_About this exercise_. Write the data out again exactly, with every picture removed.

_Data in this exercise_.
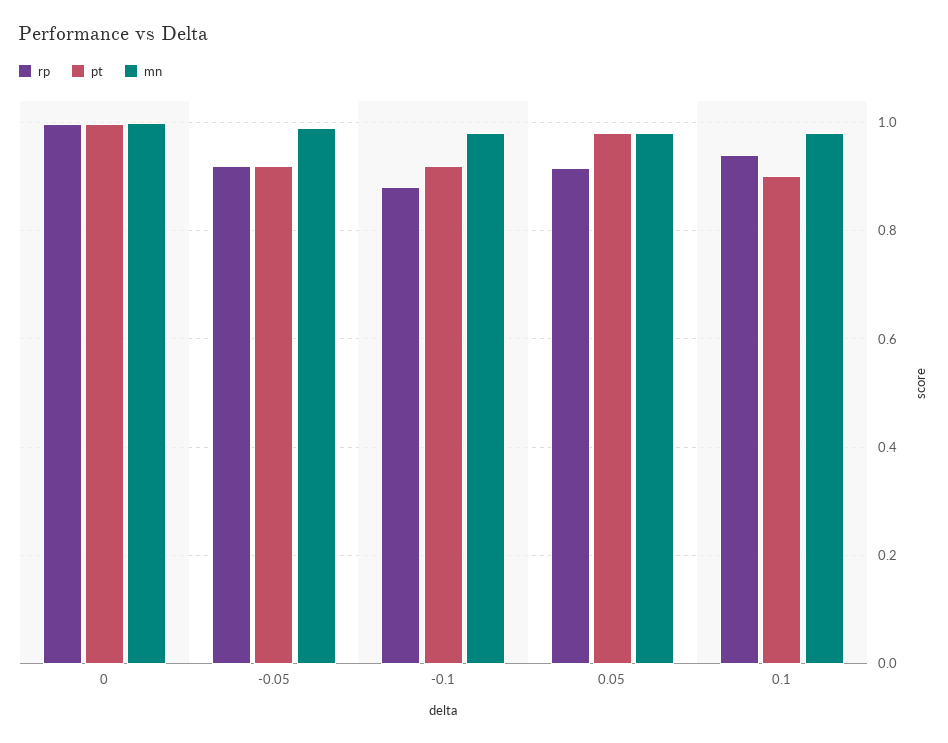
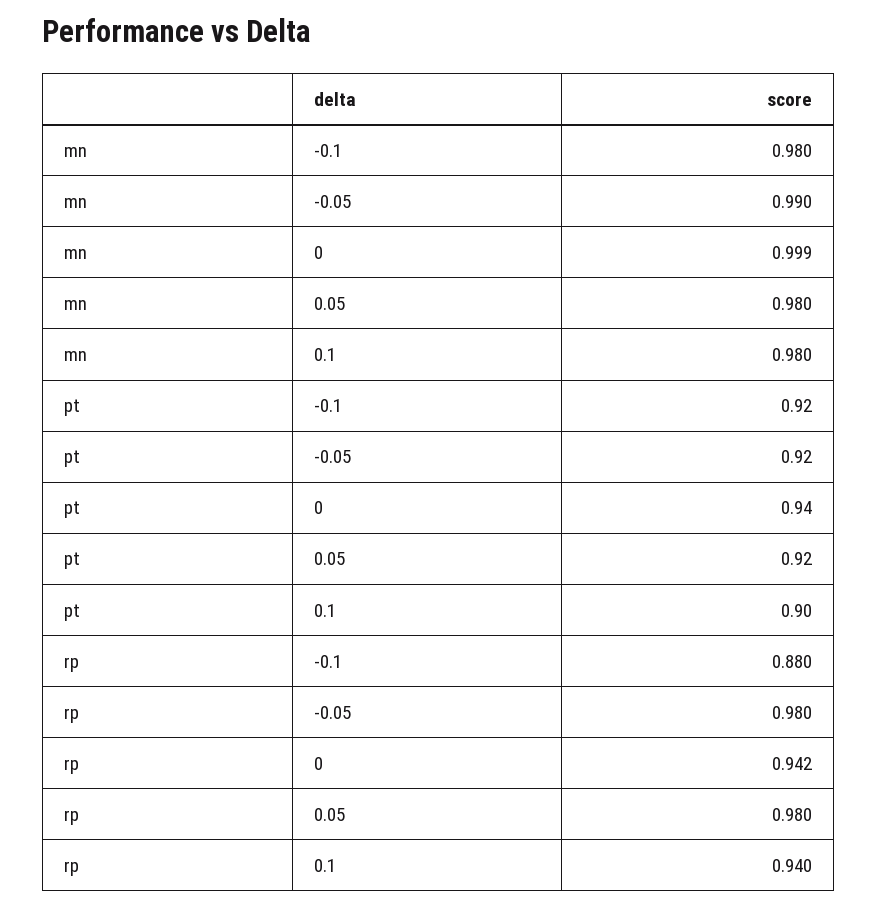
  {
    "rp": {
-     "0": 1,
+     "0": 0.942,
-     "-0.05": 0.92,
+     "-0.05": 0.98,
      "-0.1": 0.88,
-     "0.05": 0.92,
+     "0.05": 0.98,
      "0.1": 0.94
    },
    "pt": {
-     "0": 1,
+     "0": 0.94,
      "-0.05": 0.92,
      "-0.1": 0.92,
-     "0.05": 0.98,
+     "0.05": 0.92,
      "0.1": 0.9
    },
    "mn": {
      "0": 0.999,
      "-0.05": 0.99,
      "-0.1": 0.98,
      "0.05": 0.98,
      "0.1": 0.98
    }
  }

_Problem solution_.
  {
    "rp": {
-     "0": 1,
+     "0": 0.942,
-     "-0.05": 0.92,
+     "-0.05": 0.98,
      "-0.1": 0.88,
-     "0.05": 0.92,
+     "0.05": 0.98,
      "0.1": 0.94
    },
    "pt": {
-     "0": 1,
+     "0": 0.94,
      "-0.05": 0.92,
      "-0.1": 0.92,
-     "0.05": 0.98,
+     "0.05": 0.92,
      "0.1": 0.9
    },
    "mn": {
      "0": 0.999,
      "-0.05": 0.99,
      "-0.1": 0.98,
      "0.05": 0.98,
      "0.1": 0.98
    }
  }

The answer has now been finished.